### What to do
Please turn the text lines of the entries below into a single numbered list, one line per item, with blank lines skipped and the pictures left out.

### Working data
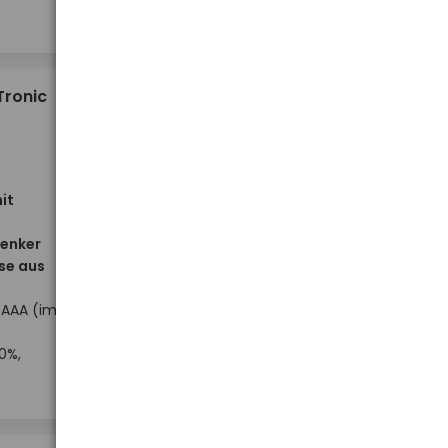
-
-
+
+
Stück
25,86 €
Tronic
it
Lenker
se aus
 AAA (im
Niedriger Lagerbestand
0%,
-
-
+
+
Stück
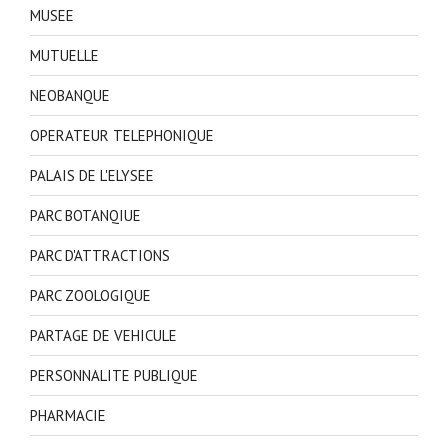
MUSEE
MUTUELLE
NEOBANQUE
OPERATEUR TELEPHONIQUE
PALAIS DE L'ELYSEE
PARC BOTANQIUE
PARC D'ATTRACTIONS
PARC ZOOLOGIQUE
PARTAGE DE VEHICULE
PERSONNALITE PUBLIQUE
PHARMACIE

### Response box
1. -
2. -
3. +
4. +
5. Stück
6. 25,86 €
7. Tronic
8. it
9. Lenker
10. se aus
11.  AAA (im
12. Niedriger Lagerbestand
13. 0%,
14. -
15. -
16. +
17. +
18. Stück
19. MUSEE
20. MUTUELLE
21. NEOBANQUE
22. OPERATEUR TELEPHONIQUE
23. PALAIS DE L'ELYSEE
24. PARC BOTANQIUE
25. PARC D'ATTRACTIONS
26. PARC ZOOLOGIQUE
27. PARTAGE DE VEHICULE
28. PERSONNALITE PUBLIQUE
29. PHARMACIE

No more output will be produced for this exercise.